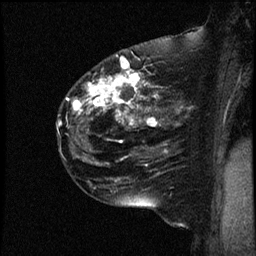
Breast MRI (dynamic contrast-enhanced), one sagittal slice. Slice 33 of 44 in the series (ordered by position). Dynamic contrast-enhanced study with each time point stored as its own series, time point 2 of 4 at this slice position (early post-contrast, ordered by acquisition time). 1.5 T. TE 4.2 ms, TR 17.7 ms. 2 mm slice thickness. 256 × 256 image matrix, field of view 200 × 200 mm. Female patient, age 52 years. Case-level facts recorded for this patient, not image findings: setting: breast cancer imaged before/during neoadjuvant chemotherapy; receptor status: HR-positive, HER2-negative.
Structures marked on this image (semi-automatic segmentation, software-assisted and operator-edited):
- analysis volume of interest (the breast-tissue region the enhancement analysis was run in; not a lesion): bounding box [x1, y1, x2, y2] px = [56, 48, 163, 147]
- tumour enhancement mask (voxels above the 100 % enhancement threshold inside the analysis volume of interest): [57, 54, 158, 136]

Your goal: Retype, without any change, the lines from the one containing "- analysis volume" through the final line of the material above, and no others.

Answer box:
- analysis volume of interest (the breast-tissue region the enhancement analysis was run in; not a lesion): bounding box [x1, y1, x2, y2] px = [56, 48, 163, 147]
- tumour enhancement mask (voxels above the 100 % enhancement threshold inside the analysis volume of interest): [57, 54, 158, 136]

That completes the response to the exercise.